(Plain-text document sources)

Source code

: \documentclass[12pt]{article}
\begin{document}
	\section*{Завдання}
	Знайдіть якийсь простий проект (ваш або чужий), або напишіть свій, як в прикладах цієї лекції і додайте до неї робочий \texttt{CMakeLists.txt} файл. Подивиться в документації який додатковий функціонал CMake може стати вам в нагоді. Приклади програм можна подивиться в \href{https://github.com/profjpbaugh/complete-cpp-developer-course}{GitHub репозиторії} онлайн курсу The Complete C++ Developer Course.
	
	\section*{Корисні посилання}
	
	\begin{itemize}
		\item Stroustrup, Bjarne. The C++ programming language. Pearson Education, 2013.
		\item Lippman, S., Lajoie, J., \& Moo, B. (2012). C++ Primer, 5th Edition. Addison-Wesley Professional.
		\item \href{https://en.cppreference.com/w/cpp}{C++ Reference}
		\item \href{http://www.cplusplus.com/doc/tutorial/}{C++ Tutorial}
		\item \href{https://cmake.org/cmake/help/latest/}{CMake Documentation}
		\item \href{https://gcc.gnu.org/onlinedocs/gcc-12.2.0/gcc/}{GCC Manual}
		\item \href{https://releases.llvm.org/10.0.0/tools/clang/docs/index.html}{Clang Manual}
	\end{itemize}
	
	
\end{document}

▶ [DIRECTIVE]: Collect every line with the string "CMake" from the records, and copy each.

▶ [ANSWER SPACE]:
	Знайдіть якийсь простий проект (ваш або чужий), або напишіть свій, як в прикладах цієї лекції і додайте до неї робочий \texttt{CMakeLists.txt} файл. Подивиться в документації який додатковий функціонал CMake може стати вам в нагоді. Приклади програм можна подивиться в \href{https://github.com/profjpbaugh/complete-cpp-developer-course}{GitHub репозиторії} онлайн курсу The Complete C++ Developer Course.
		\item \href{https://cmake.org/cmake/help/latest/}{CMake Documentation}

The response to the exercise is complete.